## RECORDS
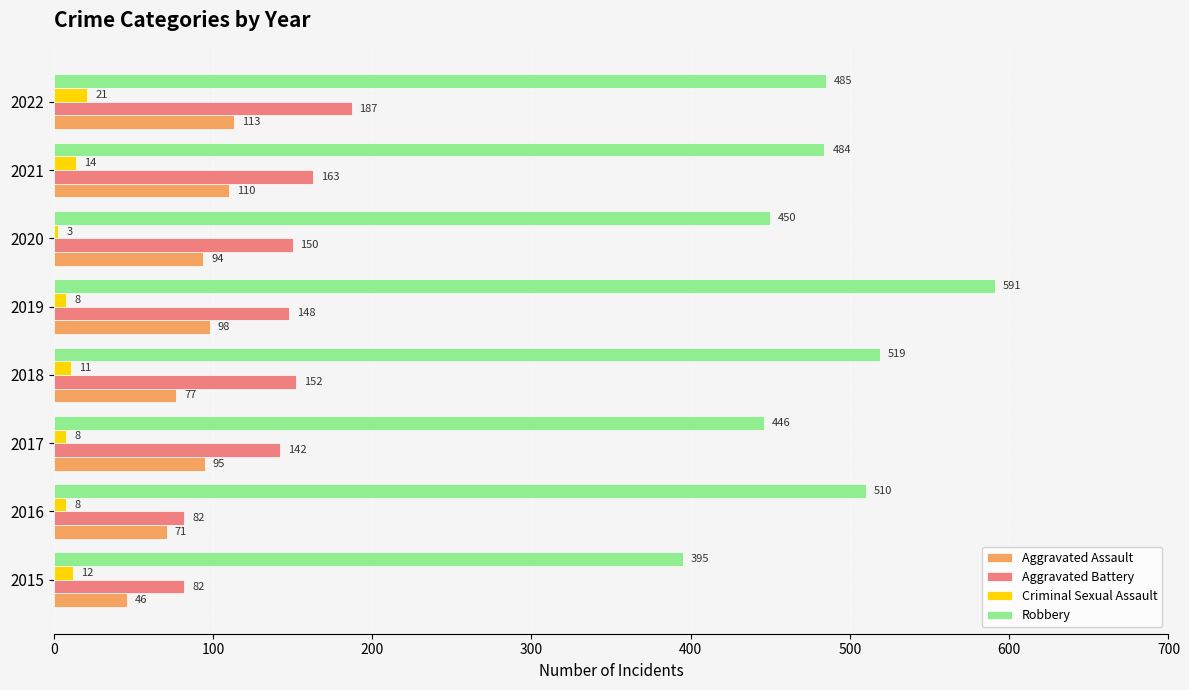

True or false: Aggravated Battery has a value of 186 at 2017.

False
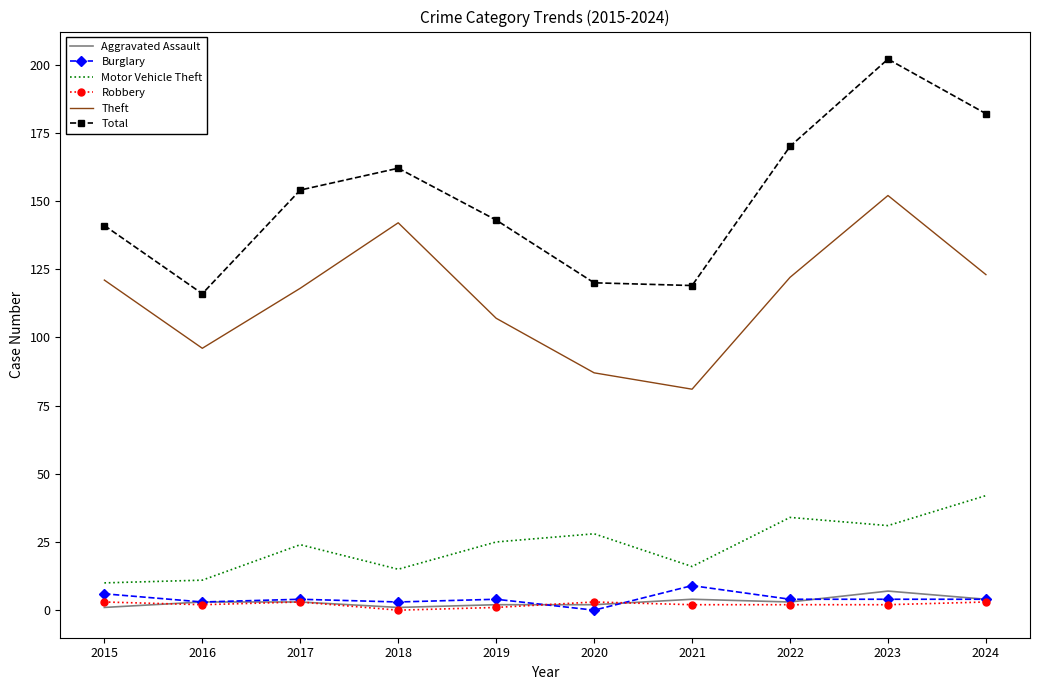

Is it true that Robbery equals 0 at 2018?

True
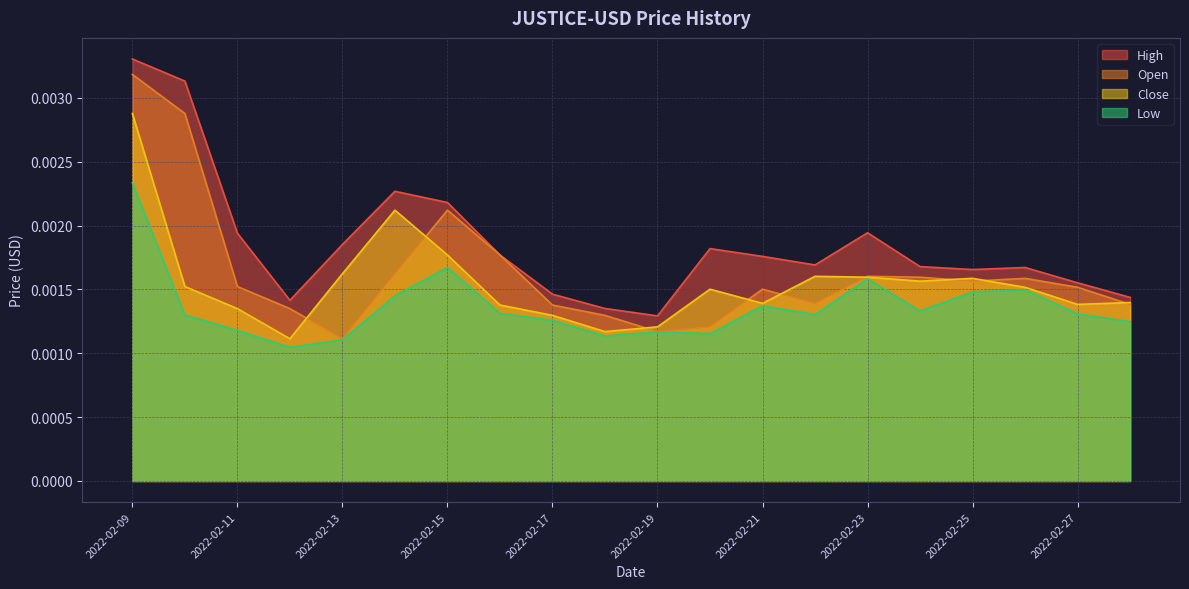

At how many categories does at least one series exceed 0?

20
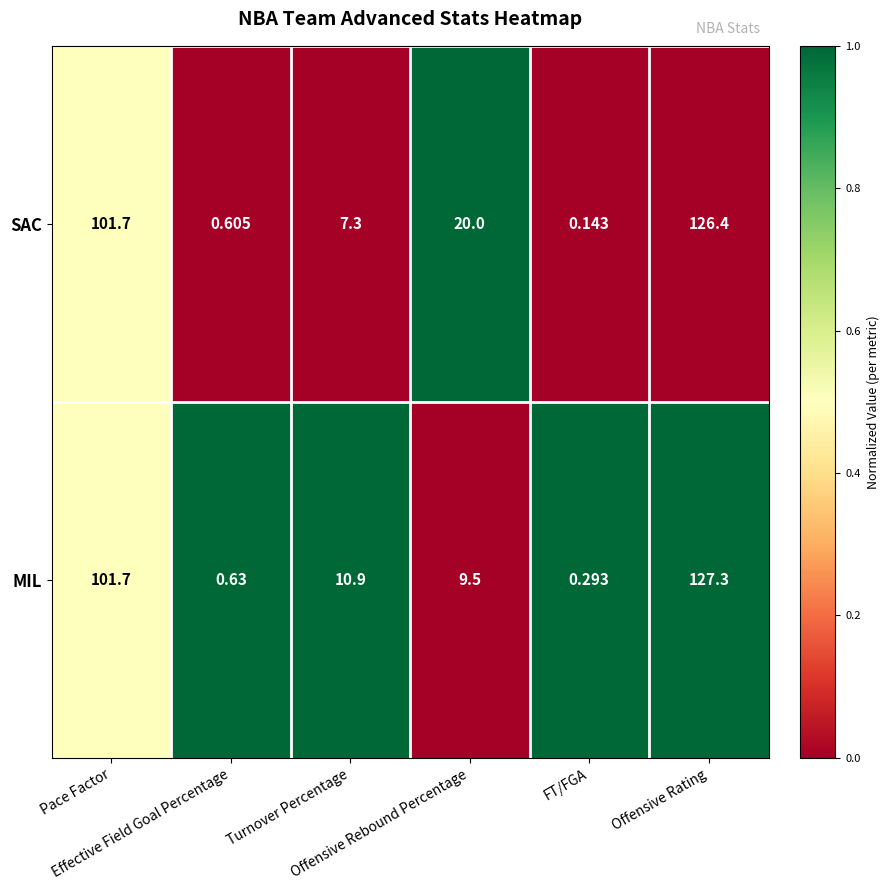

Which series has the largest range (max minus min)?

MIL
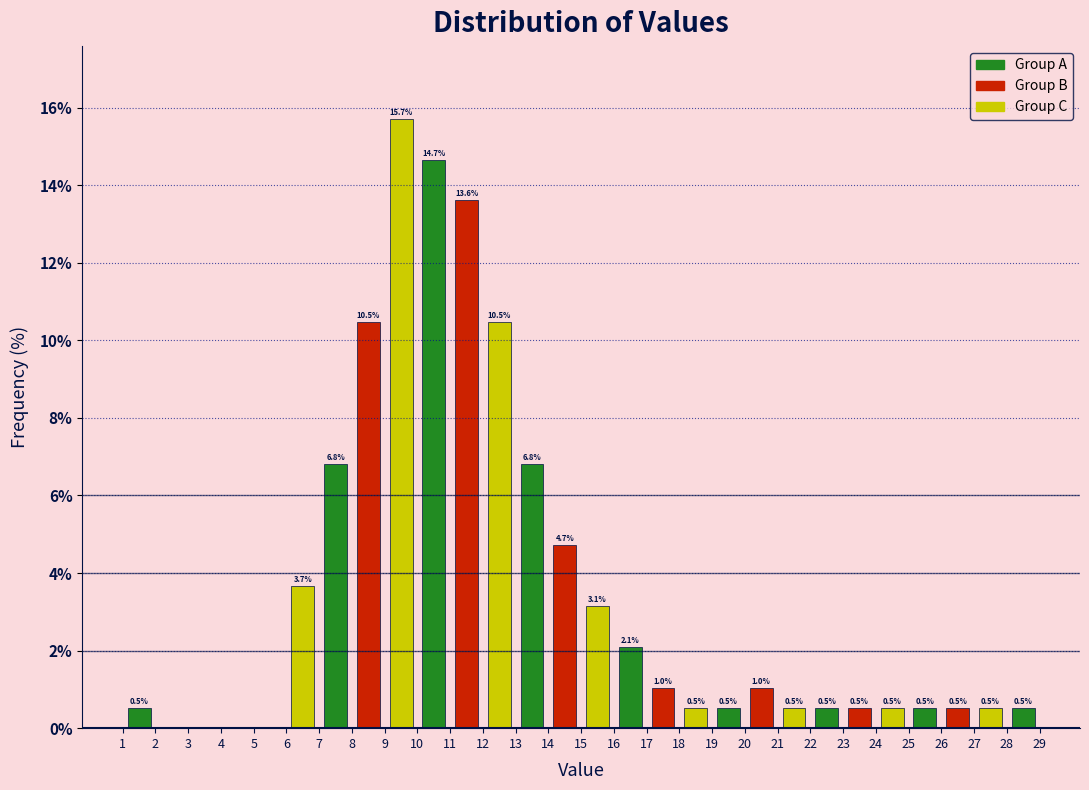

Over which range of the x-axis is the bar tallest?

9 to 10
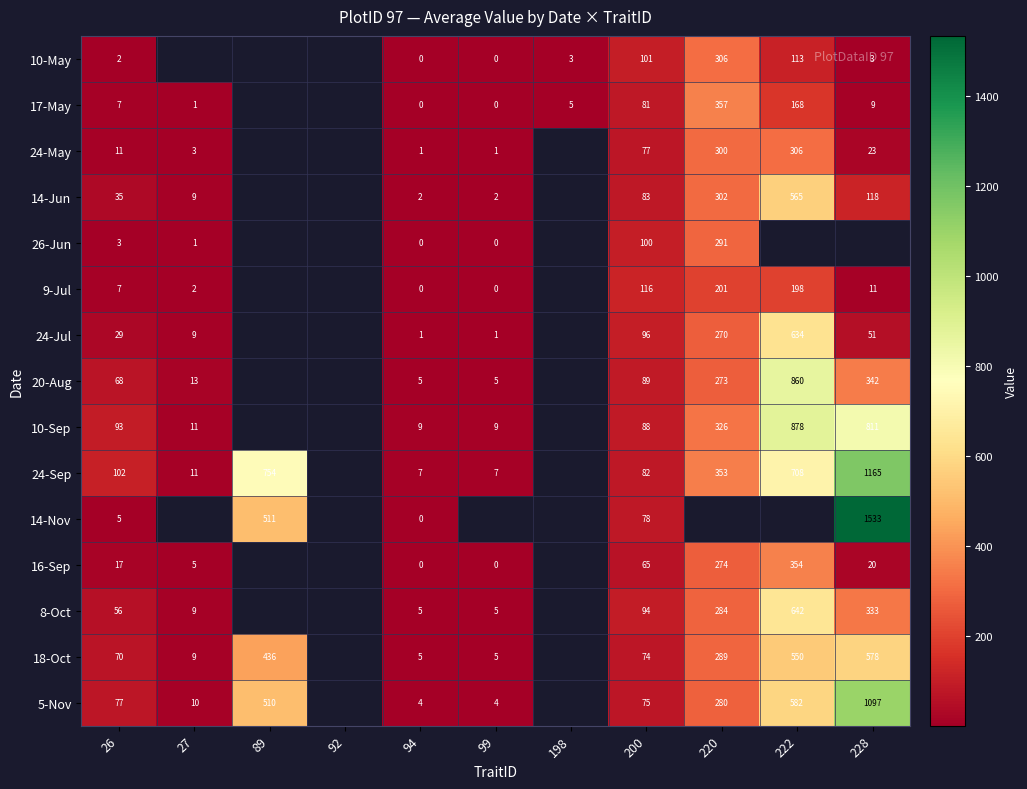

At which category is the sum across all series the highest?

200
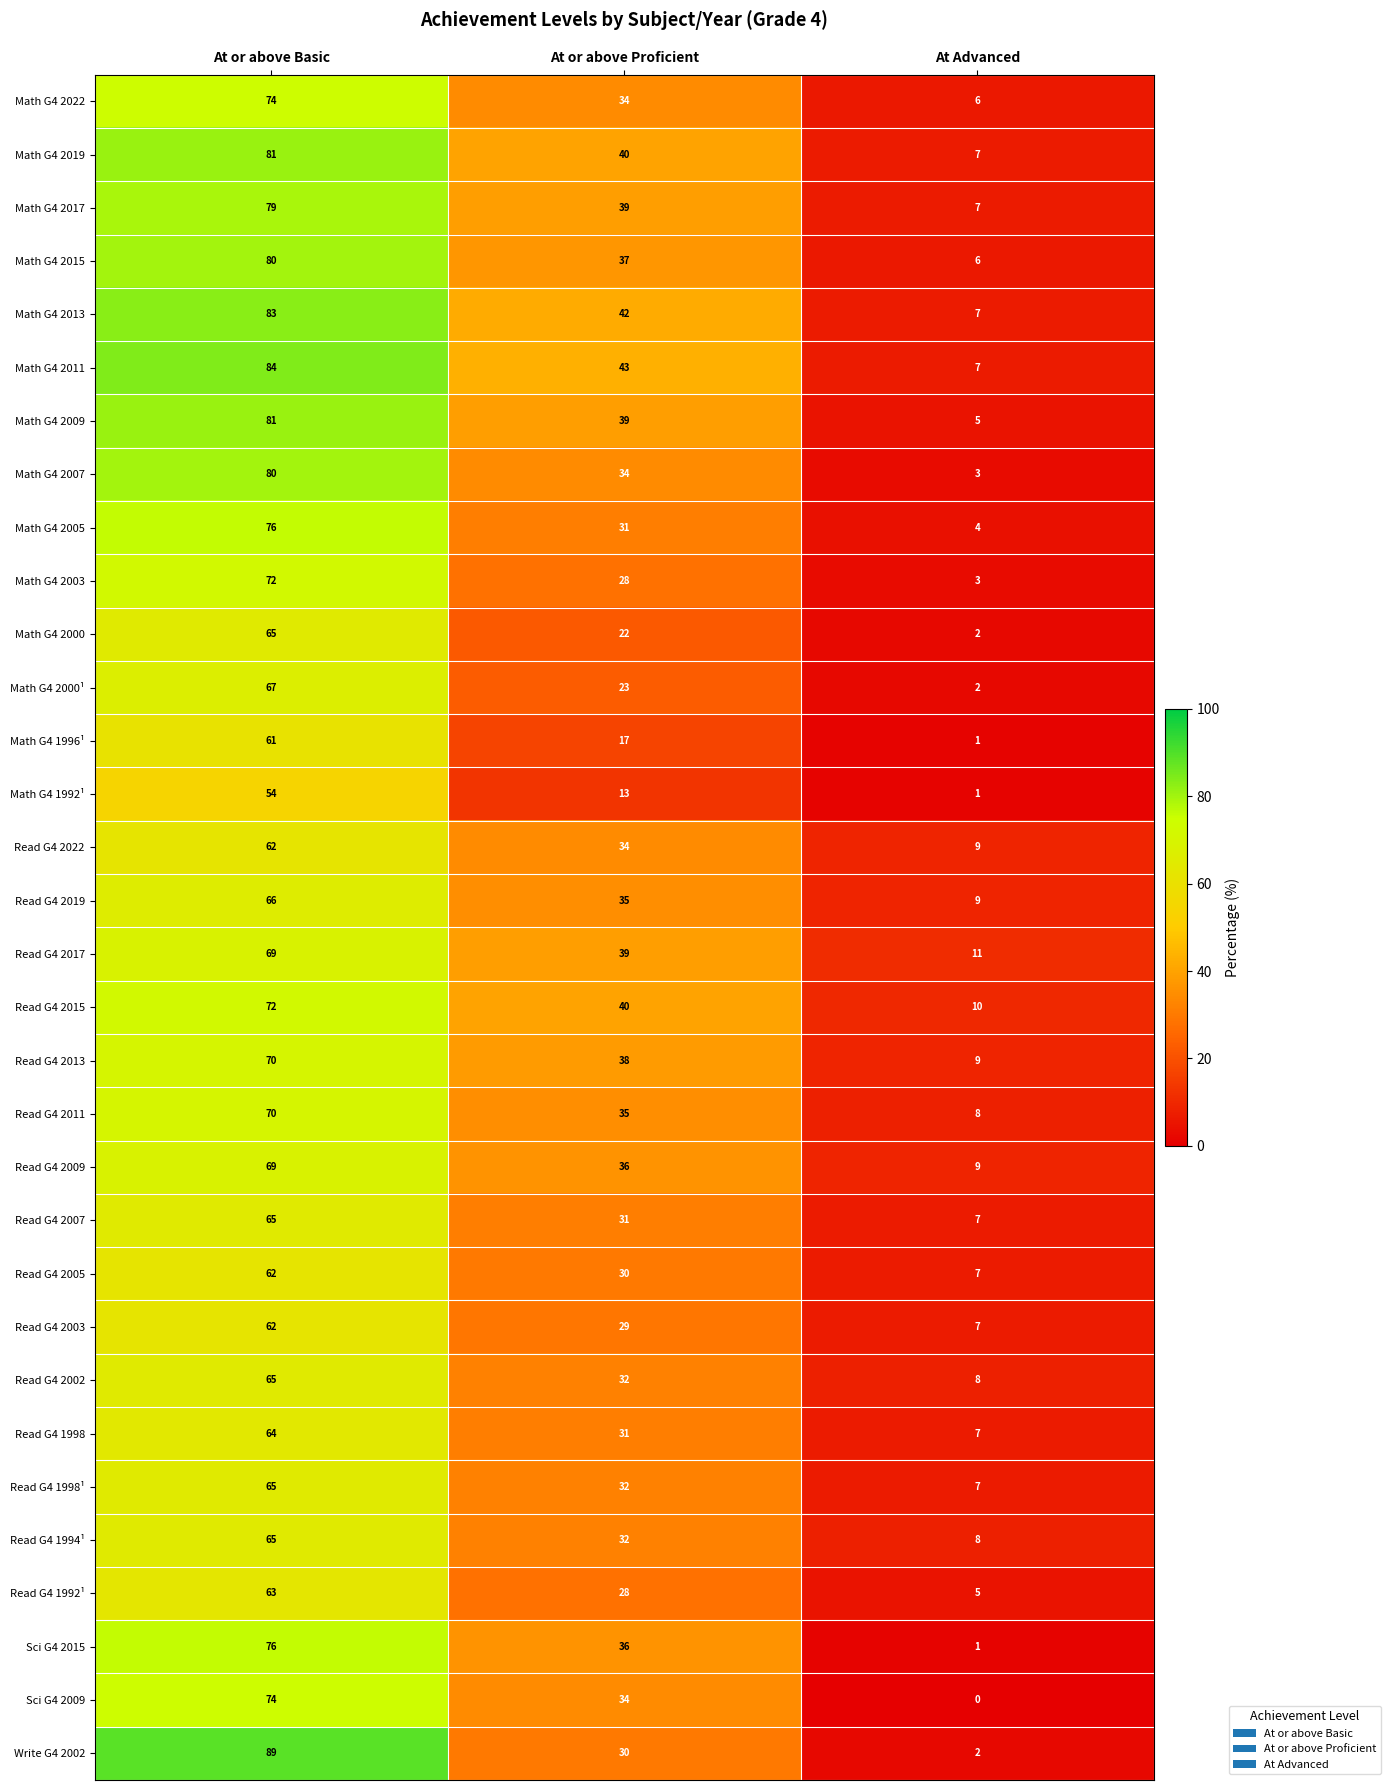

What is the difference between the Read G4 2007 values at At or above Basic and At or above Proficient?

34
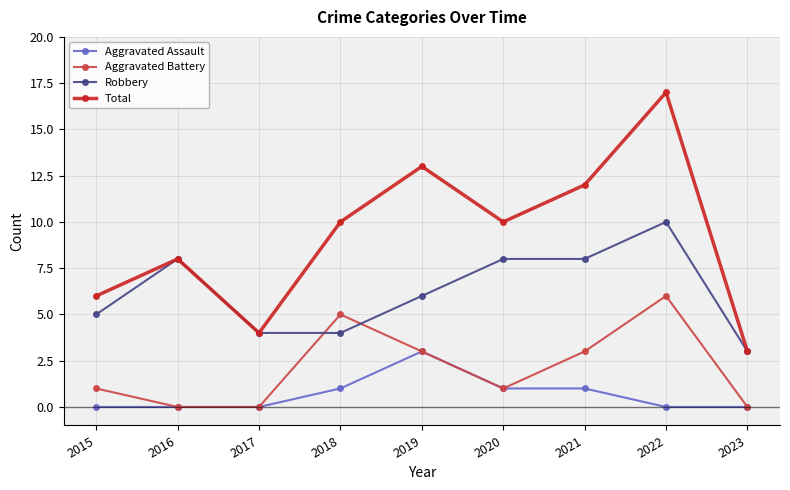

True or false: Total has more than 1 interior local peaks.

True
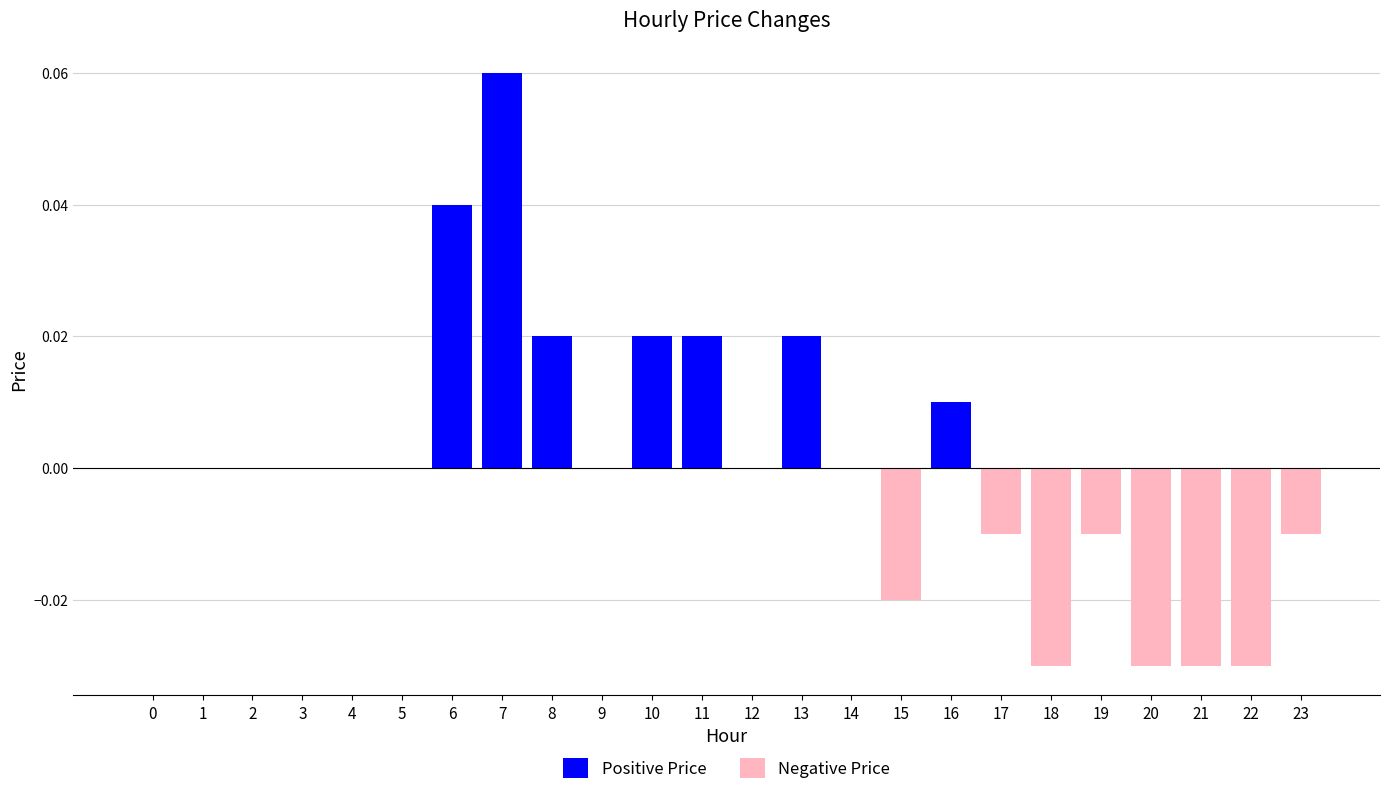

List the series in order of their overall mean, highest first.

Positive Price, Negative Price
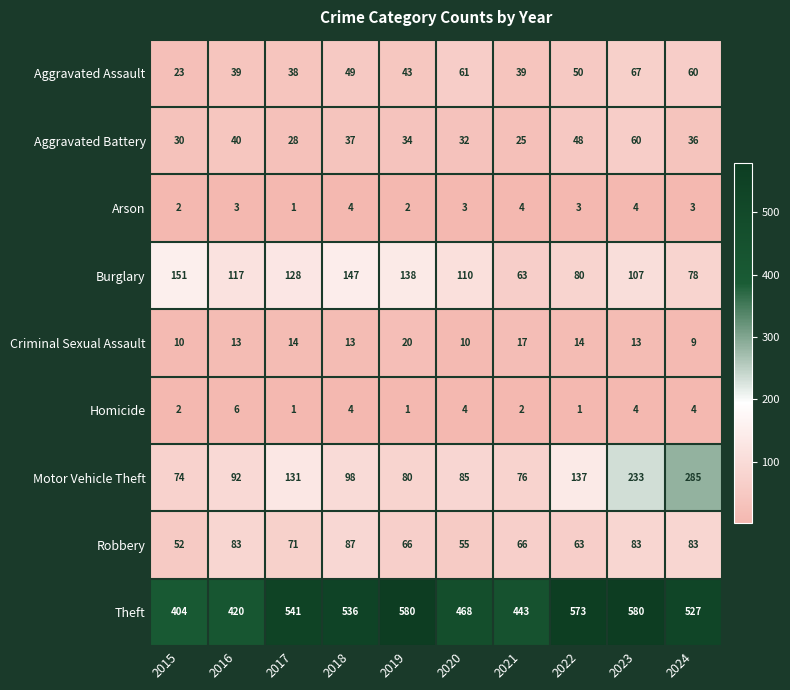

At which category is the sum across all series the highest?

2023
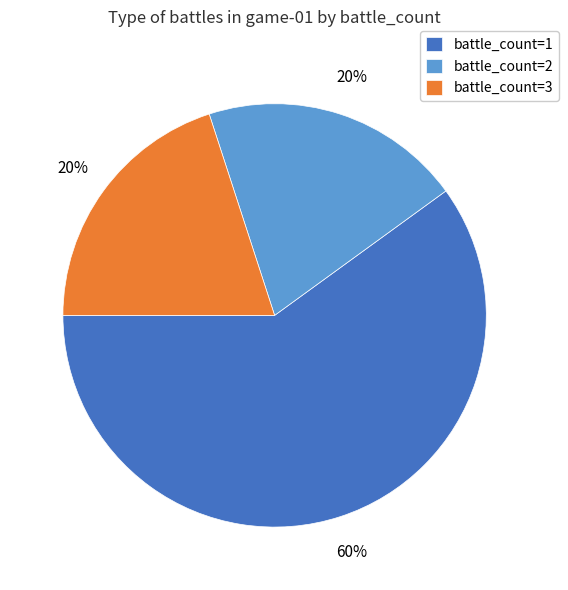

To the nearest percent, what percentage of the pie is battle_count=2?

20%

## ABOUT THIS EXERCISE
Please copy all of the lines above word for word, leaving out the pictures.

## SOLVED EXERCISE
True or false: Aggravated Battery has a value of 186 at 2017.

False

Is it true that Robbery equals 0 at 2018?

True

At how many categories does at least one series exceed 0?

20

Which series has the largest range (max minus min)?

MIL

Over which range of the x-axis is the bar tallest?

9 to 10

At which category is the sum across all series the highest?

200

What is the difference between the Read G4 2007 values at At or above Basic and At or above Proficient?

34

True or false: Total has more than 1 interior local peaks.

True

List the series in order of their overall mean, highest first.

Positive Price, Negative Price

At which category is the sum across all series the highest?

2023

To the nearest percent, what percentage of the pie is battle_count=2?

20%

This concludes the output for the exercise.